V. M. : La littérature pourrait-elle être un remède efficace ?
M. M. : Ce n’est pas la panacée, bien sûr. Mais, comme écrivain, l’acte d’écrire, de restituer, de condenser, de cerner, de délimiter, de transmettre enfin, permet de se débarrasser d’une partie de ses fantômes. Nicolas Bouvier le disait par exemple très bien à propos de son séjour maléfique à Ceylan, qu’il ne racontera que vingt ans plus tard dans Le Poisson-scorpion. Le fait d’écrire (en transposant, en modifiant, en recréant) vous libère, vous décharge, mais en partie seulement. Il reste toujours une part inamovible, des spectres qui refusent de vous quitter. Quant à la littérature (au sens large) comme lecteur, c’est au moins aussi important. Des livres comme ceux de Pierre Zaoui (La Traversée des catastrophes), d’Aharon Appelfeld (Histoire d’une vie) ou très récemment de Caroline Lamarche (Cher instant je te vois) par exemple, comptent, nourrissent et vous révèlent à vous-même au point de modifier votre rapport au monde, à la mémoire, aux autres ou au sens de l’existence.
[Matthieu Mégevand est un écrivain suisse. Il a publié Ce qu’il reste des mots (Fayard, 2013) et Les Lueurs (L’Age d’homme, 2016). En 2018, il publie La Bonne Vie, en 2019 Lautrec puis, en 2021, Tout ce qui est beau, chez Flammarion. Enfin, Comme après, Actes Sud, 2024.]
[Extrait]
C’est peut-être aussi que j’approche de mes quarante ans et que presque la moitié de ma vie aura désormais été vécue après cet événement. Je ne peux pas indéfiniment ressasser les mêmes peines. En revenir sempiternellement au même thème. Ces quelques mois de tempête qui deviennent, dans mon esprit, toujours plus lointains et vaporeux, il faudra bien qu’un jour ou l’autre je consente à leur dire adieu. Car je les reprends avec de moins en moins de fidélité, je reconstruis un déroulé, des affects, des conséquences qui n’ont probablement plus grand-chose à voir avec ce que j’ai vécu.

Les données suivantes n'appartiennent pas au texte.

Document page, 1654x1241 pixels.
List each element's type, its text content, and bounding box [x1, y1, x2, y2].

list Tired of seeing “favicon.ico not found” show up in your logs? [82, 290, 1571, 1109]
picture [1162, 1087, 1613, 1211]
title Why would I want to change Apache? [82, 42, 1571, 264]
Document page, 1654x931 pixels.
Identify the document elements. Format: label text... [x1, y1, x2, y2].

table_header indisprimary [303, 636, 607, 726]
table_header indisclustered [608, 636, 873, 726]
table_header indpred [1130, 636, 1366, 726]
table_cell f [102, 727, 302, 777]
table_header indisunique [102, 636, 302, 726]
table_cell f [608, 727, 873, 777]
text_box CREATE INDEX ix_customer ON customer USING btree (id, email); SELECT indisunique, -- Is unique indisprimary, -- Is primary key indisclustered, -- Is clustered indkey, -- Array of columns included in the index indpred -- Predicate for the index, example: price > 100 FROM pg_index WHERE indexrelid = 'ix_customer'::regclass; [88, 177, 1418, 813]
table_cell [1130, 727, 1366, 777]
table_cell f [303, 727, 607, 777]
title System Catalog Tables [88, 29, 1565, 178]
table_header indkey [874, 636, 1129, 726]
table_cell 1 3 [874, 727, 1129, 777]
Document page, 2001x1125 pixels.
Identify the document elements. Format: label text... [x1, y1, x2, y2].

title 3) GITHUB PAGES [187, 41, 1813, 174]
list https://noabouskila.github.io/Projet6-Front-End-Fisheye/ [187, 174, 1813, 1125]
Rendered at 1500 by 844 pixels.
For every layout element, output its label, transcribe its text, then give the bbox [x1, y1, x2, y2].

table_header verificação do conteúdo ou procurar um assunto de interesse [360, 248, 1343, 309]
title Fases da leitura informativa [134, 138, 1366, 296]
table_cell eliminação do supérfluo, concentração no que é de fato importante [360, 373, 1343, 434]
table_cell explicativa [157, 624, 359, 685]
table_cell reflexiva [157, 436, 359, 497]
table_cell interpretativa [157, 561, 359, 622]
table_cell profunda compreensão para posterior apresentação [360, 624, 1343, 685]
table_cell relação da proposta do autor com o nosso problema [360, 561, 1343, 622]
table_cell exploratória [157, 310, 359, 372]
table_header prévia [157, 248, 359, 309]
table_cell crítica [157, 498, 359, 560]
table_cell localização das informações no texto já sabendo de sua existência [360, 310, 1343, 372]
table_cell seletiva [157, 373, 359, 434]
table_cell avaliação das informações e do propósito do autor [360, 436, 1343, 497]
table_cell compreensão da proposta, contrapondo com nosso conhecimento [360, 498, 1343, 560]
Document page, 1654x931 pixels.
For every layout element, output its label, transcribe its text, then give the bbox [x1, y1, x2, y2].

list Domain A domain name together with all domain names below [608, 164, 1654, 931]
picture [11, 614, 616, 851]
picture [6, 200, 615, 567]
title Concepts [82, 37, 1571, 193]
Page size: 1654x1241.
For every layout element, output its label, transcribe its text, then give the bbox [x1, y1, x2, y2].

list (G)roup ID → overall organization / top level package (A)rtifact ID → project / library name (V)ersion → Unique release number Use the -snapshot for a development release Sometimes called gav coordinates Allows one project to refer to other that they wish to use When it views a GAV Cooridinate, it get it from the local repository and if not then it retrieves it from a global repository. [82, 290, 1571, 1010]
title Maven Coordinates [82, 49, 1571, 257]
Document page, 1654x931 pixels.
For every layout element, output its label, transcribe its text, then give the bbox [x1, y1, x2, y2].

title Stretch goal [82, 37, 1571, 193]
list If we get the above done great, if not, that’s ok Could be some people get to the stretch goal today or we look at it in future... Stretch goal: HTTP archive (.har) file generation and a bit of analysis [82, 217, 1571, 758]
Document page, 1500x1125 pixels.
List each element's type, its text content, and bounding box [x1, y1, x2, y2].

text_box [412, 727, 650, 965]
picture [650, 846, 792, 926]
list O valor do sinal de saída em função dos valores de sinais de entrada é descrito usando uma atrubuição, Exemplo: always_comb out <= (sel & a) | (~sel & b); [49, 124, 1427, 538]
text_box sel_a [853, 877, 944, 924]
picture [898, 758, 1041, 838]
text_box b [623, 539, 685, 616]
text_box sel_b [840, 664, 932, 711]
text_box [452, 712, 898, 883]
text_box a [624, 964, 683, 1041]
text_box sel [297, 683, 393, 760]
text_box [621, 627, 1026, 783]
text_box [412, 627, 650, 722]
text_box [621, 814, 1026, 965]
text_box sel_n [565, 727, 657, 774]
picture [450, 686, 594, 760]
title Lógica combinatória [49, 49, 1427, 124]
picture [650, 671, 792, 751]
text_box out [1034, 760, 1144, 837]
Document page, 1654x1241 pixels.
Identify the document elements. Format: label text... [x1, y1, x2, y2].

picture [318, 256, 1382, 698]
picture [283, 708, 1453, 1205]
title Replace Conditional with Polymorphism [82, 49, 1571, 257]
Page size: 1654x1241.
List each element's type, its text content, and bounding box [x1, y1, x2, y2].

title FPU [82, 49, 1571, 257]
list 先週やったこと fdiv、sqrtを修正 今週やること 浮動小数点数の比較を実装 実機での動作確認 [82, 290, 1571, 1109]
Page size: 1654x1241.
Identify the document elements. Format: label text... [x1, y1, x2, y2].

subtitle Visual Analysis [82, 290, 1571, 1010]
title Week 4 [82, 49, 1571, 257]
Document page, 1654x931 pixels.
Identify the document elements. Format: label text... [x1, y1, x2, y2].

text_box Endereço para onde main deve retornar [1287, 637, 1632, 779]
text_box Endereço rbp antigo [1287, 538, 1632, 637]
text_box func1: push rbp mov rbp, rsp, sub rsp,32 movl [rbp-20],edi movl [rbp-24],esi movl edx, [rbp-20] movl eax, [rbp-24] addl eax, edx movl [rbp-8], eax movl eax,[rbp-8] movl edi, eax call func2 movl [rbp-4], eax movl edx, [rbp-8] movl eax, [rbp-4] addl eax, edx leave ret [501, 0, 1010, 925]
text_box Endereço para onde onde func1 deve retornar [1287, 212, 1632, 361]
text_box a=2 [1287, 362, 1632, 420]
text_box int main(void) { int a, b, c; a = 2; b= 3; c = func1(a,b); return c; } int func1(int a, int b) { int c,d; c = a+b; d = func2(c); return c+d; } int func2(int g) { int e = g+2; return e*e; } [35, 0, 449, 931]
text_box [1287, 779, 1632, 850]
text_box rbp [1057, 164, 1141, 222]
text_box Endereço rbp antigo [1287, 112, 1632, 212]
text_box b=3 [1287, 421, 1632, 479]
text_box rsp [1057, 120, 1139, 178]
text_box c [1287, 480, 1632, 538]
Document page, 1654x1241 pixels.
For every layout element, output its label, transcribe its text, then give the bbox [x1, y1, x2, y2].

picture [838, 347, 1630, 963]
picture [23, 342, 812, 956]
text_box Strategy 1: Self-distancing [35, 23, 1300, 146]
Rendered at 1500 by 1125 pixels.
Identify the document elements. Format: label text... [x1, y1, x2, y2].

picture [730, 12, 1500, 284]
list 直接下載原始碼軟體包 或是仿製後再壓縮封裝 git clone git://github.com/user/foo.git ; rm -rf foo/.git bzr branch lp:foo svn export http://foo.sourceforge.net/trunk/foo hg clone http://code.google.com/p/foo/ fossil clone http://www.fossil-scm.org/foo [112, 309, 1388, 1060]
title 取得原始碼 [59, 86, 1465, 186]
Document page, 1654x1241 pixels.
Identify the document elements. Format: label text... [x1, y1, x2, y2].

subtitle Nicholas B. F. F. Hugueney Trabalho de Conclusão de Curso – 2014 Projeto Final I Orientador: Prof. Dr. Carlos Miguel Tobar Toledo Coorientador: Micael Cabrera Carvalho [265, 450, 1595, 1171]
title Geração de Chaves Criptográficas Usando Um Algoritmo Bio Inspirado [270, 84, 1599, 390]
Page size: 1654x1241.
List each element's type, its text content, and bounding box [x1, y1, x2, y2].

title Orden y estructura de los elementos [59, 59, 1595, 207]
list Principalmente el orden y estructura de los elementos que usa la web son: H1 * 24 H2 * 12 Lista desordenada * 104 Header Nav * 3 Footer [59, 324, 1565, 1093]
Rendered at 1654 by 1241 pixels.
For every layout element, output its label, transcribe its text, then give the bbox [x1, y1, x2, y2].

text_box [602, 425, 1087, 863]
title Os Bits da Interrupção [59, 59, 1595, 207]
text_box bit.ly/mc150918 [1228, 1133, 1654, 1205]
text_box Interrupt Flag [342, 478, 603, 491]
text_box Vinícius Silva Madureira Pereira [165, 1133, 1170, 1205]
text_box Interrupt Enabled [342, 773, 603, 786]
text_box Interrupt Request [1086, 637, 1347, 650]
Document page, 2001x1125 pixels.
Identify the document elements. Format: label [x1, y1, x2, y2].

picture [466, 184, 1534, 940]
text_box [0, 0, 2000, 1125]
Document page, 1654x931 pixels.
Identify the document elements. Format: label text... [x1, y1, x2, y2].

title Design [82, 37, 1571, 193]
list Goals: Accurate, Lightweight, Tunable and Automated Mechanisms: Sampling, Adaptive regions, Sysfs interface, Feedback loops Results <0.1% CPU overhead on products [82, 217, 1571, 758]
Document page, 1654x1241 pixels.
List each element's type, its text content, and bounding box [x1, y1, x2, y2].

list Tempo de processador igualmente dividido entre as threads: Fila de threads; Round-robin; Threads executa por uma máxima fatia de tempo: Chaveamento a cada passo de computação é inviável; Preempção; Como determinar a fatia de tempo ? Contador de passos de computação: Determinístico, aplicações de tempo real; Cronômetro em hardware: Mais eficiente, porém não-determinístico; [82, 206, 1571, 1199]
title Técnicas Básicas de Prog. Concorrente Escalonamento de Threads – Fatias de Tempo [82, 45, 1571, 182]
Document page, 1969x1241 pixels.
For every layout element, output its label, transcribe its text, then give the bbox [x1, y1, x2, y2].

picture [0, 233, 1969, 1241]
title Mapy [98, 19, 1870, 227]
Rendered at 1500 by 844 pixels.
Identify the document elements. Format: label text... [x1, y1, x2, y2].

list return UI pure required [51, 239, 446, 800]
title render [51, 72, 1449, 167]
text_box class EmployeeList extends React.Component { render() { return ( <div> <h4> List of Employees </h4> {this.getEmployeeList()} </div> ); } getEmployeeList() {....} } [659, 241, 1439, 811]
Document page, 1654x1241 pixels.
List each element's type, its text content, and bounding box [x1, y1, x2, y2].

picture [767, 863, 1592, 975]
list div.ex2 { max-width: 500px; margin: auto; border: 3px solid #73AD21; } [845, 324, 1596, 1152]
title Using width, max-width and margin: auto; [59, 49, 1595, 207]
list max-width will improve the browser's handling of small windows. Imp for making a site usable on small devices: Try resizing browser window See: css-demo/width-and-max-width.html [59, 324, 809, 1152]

C’est que, en vérité, jamais je n’aurais pu imaginer parvenir à l’âge que j’ai désormais. Tout juste guéri, à vingt-deux ans à peine, je me serais estimé heureux de parvenir à atteindre, disons, la trentaine. Lorsque l’oncologue me prévenait que les effets potentiellement néfastes de la radiothérapie pourraient se manifester vingt ou trente ans après le traitement, c’est comme s’il m’avait évoqué un autre siècle ou la mort du soleil. J’allais d’une année à l’autre persuadé qu’il n’en resterait pas. Mais les ans se sont succédé et s’entassent à présent derrière moi.